In der Ausstellung wird auch Olafur Eliassons klimapolitisches Engagement deutlich. So ließ er beispielsweise 2018 mannshohe Brocken grönländischen Gletschereises vor den Eingang des Tate Modern bringen - die Londoner sollten die Möglichkeit bekommen, das Schmelzen des ewigen Eises direkt mitzuerleben. Fotos davon, ebenso wie Fotos von Gletschern in Island, die der Künstler aufgenommen hat, sind in der Schau zu sehen.
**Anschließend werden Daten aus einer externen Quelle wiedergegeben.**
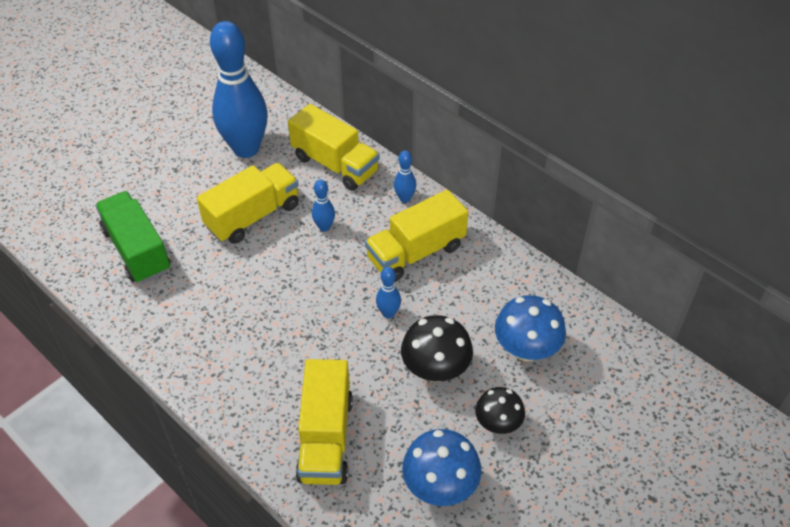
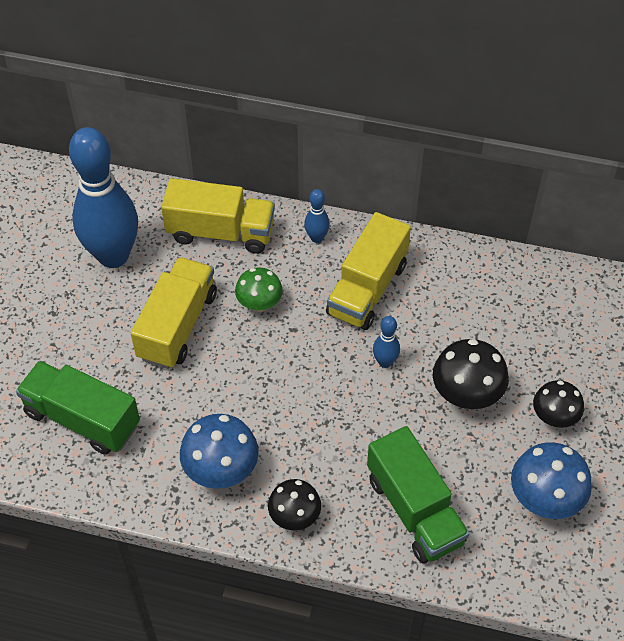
camera: 30 degrees left, 5 degrees up
(230, 395) = (294, 517): none -> black mushroom
(324, 227) = (259, 304): blue bowling pin -> green mushroom
(325, 438) = (414, 510): yellow truck -> green truck
(526, 349) = (531, 336): blue mushroom -> blue mushroom (221, 470)

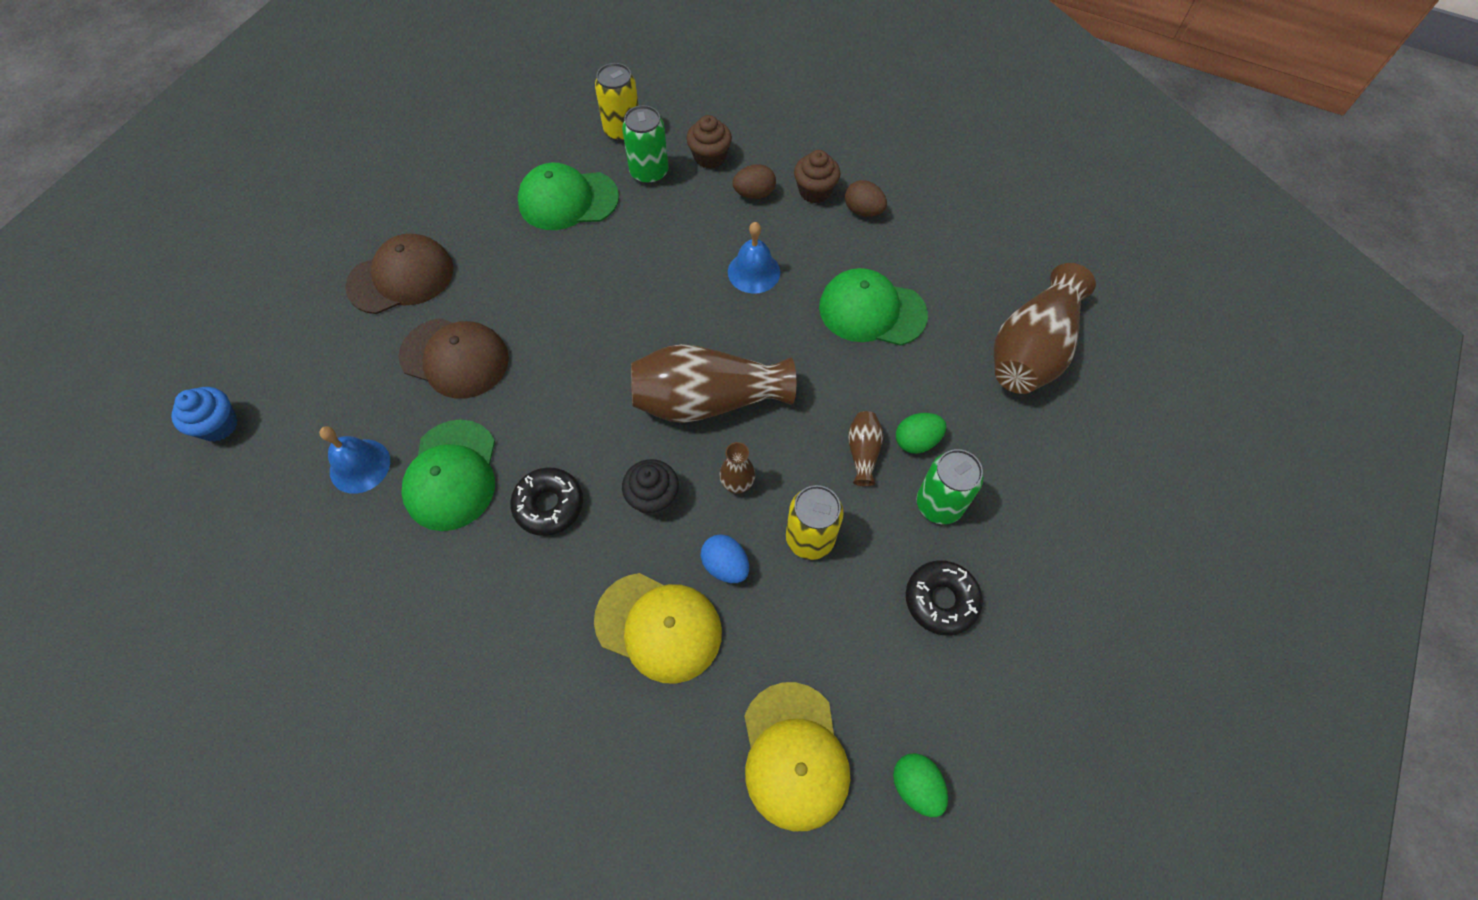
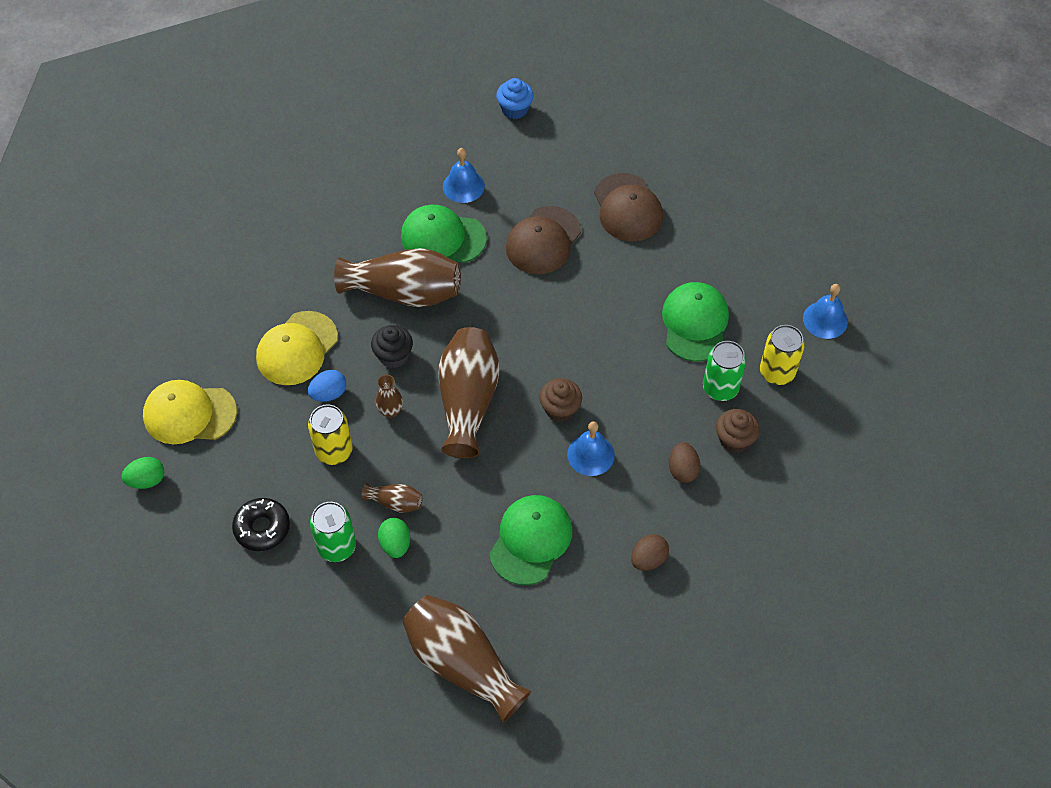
camera: 100 degrees right, 5 degrees down
(549, 505) = (404, 292): black donut -> brown vase
(552, 99) = (825, 320): none -> blue bell
(814, 191) = (679, 522): brown cupcake -> brown cupcake (560, 409)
Eliasson: "Im Museum hinterfragen wir uns selber"
Auch das Londoner Museum selbst zeigt sich klimabewusst: Alle Werke der Solo-Ausstellung sind auf dem Land- oder Seeweg nach London gebracht worden. In einem Interview mit der ARD sagte Eliasson überraschend fordernd: "Es ist manchmal auch ein bisschen Arbeit, ins Museum zu gehen. Das ist nicht wie in einen Supermarkt zu gehen. Wir sind hier, um uns selber zu hinterfragen, uns selber zu untersuchen, uns selber in dem Kontext der Welt zu sehen."
So endet die Ausstellung dann auch mit einem ganz besonderen Projekt Eliassons, das weit mehr ist als Kunst: "Little Sun". Die kleine Solarlampe spendet Licht für fünf Stunden und soll vor allem vielen Familienhaushalten in Subsahara-Afrika nützlich sein, die nicht ans Stromnetz angeschlossen sind.